Facts and Figures
Run time: 88 mins
In Theaters: Friday 9th April 2010
Box Office USA: $98.7M
Box Office Worldwide: $152.3M
Distributed by: 20th Century Fox
Production compaines: Twentieth Century Fox Film Corporation, 21 Laps Entertainment, Media Magik Entertainment
Contactmusic.com: 4 / 5
Rotten Tomatoes: 67%
Fresh: 148 Rotten: 73
IMDB: 6.3 / 10
Date Night Movie Review
Phil and Claire (Carell and Fey) are a typically frazzled New Jersey suburban couple with two lively kids and no real time to connect with each other. Even their regular date nights seem to get easily derailed. Then they plan an evening in the city, which takes a surprise twist when they're mistakenly cornered by a couple of gun-pointing thugs (Simpson and Common) who are working for a notorious mob boss (Liotta). Now on the run, they seek help from a well-connected old contact (Wahlberg), while a cop (Henson) is tenaciously on their tails.

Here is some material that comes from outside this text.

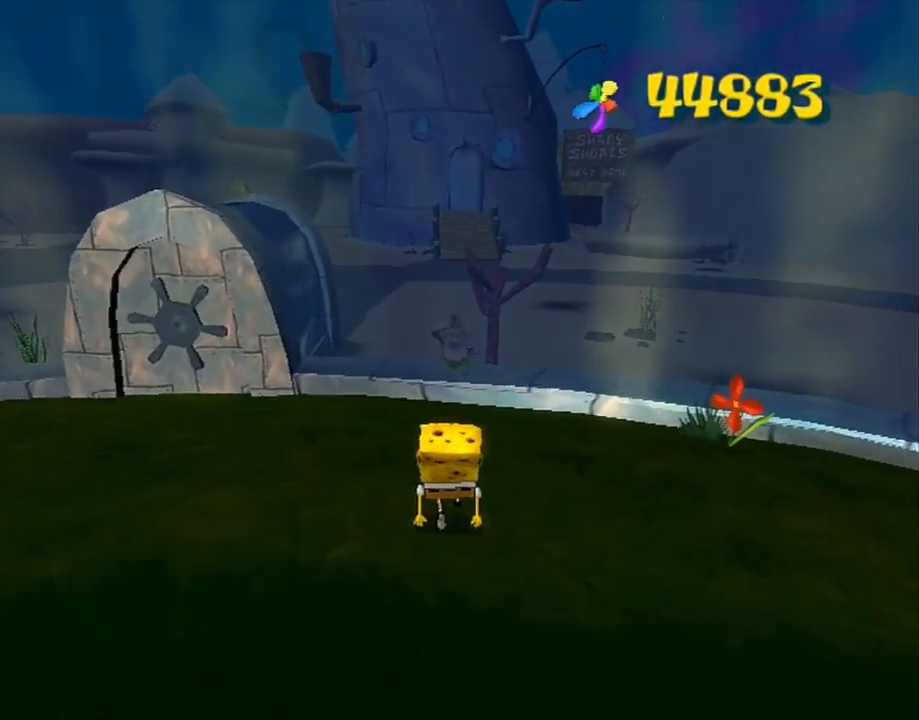
{"dt_ms": 500, "buttons": [], "left_stick": "up", "right_stick": "center", "button_events": []}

Levy keeps things moving with direction that's efficient and unobtrusive, although the action scenes are staged with a surprising inventiveness.
Meanwhile, Klausner's script makes some telling observations even when the narrative wobbles. But it's the cast that makes this worth seeing, from Carrell and especially Fey's impeccable timing to the gang of up-for-it A-list supporting actors, all of whom gleefully dive into their roles and keep us laughing.

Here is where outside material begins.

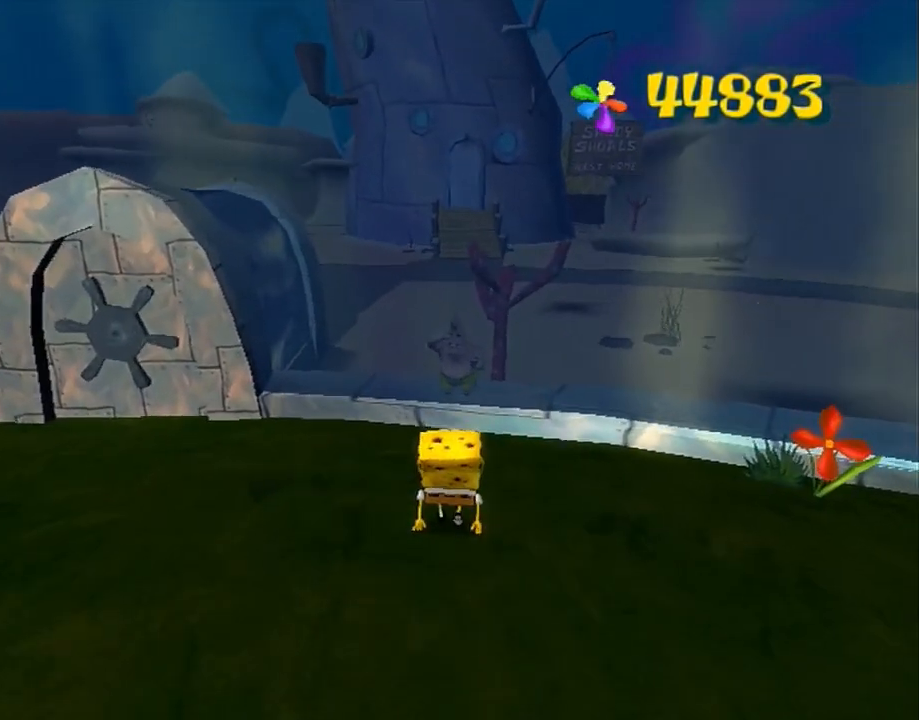
{"dt_ms": 500, "buttons": [], "left_stick": "up", "right_stick": "center", "button_events": []}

Clearly much of the dialog was improvised, although the closing-credits outtakes show how much funnier it could have been without the constraints of the story and studio. Yes, there's a loud groan whenever the plot needs to be pushed into the next ludicrous set piece, and the whole thing feels far too violent for a comedy. But there are genius moments along the way, including Fey's relentless flirtation with Wahlberg, Franco and Kunis' hysterically obtuse low-lifes, and the scene in which Fey and Carell engage in some media-crowd roleplay to get into a restaurant (although their stripper pole routine is a bit embarrassing).

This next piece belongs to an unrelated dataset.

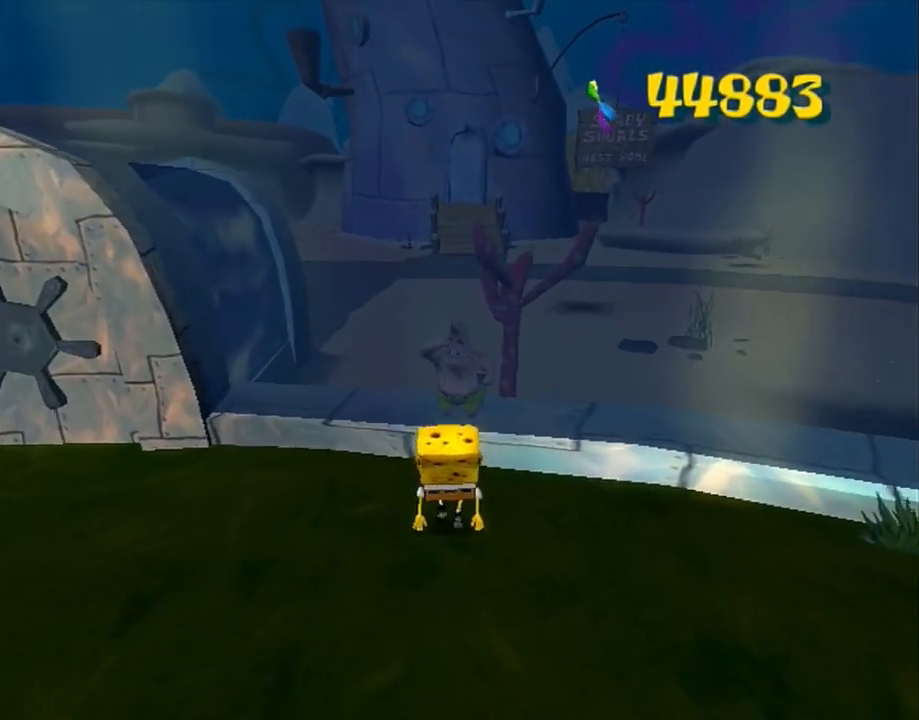
{"dt_ms": 500, "buttons": [], "left_stick": "up-left", "right_stick": "center", "button_events": [[17, "A", "down"], [67, "A", "up"]]}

But what makes the film more than just fluff is its gently astute portrayal of a couple who has let the fire go out of their relationship, even though they're still very happy together. It's a little difficult to imagine the inventively hilarious Carrell and Fey as people who have trouble finding that spark, but it's certainly good fun watching Phil and Claire rediscover it.